Bipartisan bill would pave way for law enforcement to tap now-anonymous users' calls, seeks to target drug dealers, terrorists.
Since prepaid cell phones don't require a contract, credit check or identification to purchase them, they are one of the last remaining anonymous communication tools.
Used by the poor, reporters, their sources, whistleblowers, abused spouses and anyone needing an untraceable phone number, they've also become the device du jour of drug dealers and terrorists who want to avoid the eyes and ears of law enforcement. While such phones pose problems for police agencies -- they can't be wiretapped as can traditional cell phones and land lines -- their purposes are far-reaching.
But this safety net or criminal-enabling device -- depending on one's perspective -- may be eliminated if a newly introduced Senate bill passes. A bipartisan pair of Senate leaders recently introduced legislation that would require prepaid cell phone purchasers to present identification and cell phone companies to keep that information on file for 18 months after the phone's deactivation.
"Although there are many legitimate users of prepaid cell phones, they have also become the communication device of choice for terrorists, drug lords and gang members interested in masking their identities," stated a press release from Sen. Charles E. Schumer, D-N.Y. "Since they can be purchased and activated without signing a contract or undergoing a credit check, prepaid cell phones provide virtual anonymity."

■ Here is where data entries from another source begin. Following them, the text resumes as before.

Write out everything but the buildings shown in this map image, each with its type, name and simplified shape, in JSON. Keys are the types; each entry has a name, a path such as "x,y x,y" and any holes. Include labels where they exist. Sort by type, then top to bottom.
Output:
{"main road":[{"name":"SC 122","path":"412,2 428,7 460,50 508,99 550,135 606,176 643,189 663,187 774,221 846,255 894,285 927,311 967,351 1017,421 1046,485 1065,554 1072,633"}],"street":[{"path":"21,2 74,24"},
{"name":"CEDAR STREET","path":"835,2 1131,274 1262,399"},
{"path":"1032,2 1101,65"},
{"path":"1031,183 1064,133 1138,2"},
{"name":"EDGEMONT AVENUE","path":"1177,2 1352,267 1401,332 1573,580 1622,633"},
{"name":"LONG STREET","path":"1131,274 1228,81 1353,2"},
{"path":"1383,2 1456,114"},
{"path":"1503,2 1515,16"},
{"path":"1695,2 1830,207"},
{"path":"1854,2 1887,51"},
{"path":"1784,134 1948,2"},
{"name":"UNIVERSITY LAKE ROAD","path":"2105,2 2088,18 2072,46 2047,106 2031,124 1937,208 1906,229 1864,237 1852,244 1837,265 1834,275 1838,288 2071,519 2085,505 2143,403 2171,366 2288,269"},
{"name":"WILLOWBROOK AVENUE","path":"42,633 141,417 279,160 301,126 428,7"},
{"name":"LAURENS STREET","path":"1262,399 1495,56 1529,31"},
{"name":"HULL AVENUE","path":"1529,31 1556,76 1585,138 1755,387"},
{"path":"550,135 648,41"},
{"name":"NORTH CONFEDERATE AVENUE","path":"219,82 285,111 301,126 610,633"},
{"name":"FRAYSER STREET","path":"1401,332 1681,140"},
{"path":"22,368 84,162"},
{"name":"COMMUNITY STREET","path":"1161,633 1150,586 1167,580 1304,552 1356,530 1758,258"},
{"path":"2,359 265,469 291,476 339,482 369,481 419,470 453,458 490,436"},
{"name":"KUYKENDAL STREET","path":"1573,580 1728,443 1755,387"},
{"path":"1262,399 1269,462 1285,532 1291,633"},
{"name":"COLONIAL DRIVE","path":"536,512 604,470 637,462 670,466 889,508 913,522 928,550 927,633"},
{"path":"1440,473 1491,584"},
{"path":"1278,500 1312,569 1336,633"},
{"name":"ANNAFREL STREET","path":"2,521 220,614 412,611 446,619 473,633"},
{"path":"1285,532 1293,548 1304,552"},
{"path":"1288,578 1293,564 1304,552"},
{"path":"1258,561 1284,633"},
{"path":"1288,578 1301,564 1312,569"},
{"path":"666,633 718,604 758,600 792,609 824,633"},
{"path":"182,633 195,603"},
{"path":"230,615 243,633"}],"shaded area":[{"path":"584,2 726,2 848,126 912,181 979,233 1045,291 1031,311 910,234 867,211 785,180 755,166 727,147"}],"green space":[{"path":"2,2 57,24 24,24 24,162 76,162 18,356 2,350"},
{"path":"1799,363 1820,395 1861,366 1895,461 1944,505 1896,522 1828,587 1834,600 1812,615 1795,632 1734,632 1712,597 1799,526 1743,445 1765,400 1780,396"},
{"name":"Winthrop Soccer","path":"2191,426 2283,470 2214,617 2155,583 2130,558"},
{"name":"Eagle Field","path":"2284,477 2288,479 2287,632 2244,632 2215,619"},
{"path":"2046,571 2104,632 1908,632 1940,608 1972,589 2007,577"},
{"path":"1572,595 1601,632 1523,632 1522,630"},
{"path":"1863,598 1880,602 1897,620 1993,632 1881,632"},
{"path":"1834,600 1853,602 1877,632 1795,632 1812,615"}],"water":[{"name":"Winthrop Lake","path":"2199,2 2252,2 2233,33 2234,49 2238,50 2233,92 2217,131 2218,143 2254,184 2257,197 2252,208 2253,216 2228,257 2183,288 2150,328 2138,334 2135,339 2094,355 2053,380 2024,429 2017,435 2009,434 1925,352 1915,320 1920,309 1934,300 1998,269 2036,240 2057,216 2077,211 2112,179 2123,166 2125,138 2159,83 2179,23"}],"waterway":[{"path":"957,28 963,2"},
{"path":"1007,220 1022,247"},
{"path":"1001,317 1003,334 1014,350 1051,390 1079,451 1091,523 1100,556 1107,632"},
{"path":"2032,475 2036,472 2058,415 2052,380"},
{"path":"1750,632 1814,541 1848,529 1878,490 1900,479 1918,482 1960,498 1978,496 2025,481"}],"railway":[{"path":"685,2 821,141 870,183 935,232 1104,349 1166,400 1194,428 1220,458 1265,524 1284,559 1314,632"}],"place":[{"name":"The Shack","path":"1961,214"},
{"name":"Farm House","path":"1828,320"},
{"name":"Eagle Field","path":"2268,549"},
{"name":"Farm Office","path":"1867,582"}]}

This anonymity has been highlighted in such popular TV shows as HBO's The Wire and NBC's Law & Order, in which criminals exploit this virtual mask to communicate. Fiction aside, they've been used to coordinate terrorist plots, like the recent attempted attack on New York's Times Square, in which 30-year-old suspect Faisal Shahzad allegedly purchased a Nissan Pathfinder and tried to turn it into a mobile bomb. He apparently used a prepaid cell phone to coordinate the purchase of the vehicle, as well as make a series of calls to Pakistan days prior to the attempted attack.
This certainly isn't a new trend, Schumer noted in the press release. The 9/11 hijackers used prepaid cell phones to communicate in the months leading up to the attack, he stated, and the devices were used as detonation devices in the 2004 Madrid train attack.
In a 2002 speech by FBI Director Robert Mueller, he cited the 9/11 plotters' use of prepaid cell phones to illustrate how they "managed to exploit loopholes and vulnerabilities in our systems, to stay out of sight, and to not let anyone know what they were up to beyond a very closed circle."
And criminal communications via prepaid cell phones isn't just for terrorists and drug dealers. Wall Street executives and hedge fund managers implicated in a 2009 insider trading bust used prepaid cell phones to avoid potential wiretaps, with one suspect allegedly having chewed a SIM card until it snapped in half to destroy possible evidence.
"While most Americans use prepaid mobile devices lawfully, the anonymous nature of these devices gives too much cover to individuals looking to use them for deviant, dangerous means," Sen. John Cornyn, R-TX, stated in a press release. "It would be foolish to stand idly by while the risk remains that another terrorist or criminal could purchase a prepaid phone leaving no paper trail."
But as privacy advocates point out, that anonymity is a precious refuge in an age where nearly all communication can be traced back to its source. "There needs to be a broader appreciation of prepaid services, both the value of prepaid services in general and the value of anonymity," said Center for Democracy and Technology Public Policy Vice President Jim Dempsey. "It's important that we have certain safety valves in society where not everything is traceable and not everything is identifiable."
There's also the undeniable fact that criminals will find ways around
the requirement, such as stealing the devices or using other untraceable communications tools, he said. "It's a proposal that won't be totally effective against bad guys and will have significant impacts upon ordinary folks," Dempsey said.
Several states, including Texas, Massachusetts, Pennsylvania, Missouri, Georgia and South Carolina, have tried passing similar laws and several countries already require prepaid cell phone user registration.
"We've always felt that the answer to this would be a national fix," said Kevin Cooper, a lobbyist for the Texas Police Chiefs Association, which supports the proposal. "Trying to patchwork it across the nation, because crime travels across the nation, is not as good a fix as it would be if the federals came in and did it -- the criminals don't know any boundaries."
Specifics on how customers and cell phone companies will be affected -- if more than the person's name will be recorded, how that identification will be verified, if such requirements will increase phone companies' costs and in turn the cost to the consumer -- remain unclear. Several phone messages to Sen. Schumer's press secretary went unanswered.
But one aspect is clear: If phone companies have this information, so can law enforcement. The proposal essentially expands the technologies that can be targeted in warrantless wiretap cases.
"If you look at the broad sweep of the technology we have, the space for anonymity has been shrinking," Dempsey said. "There are significant benefits to having this form of communication."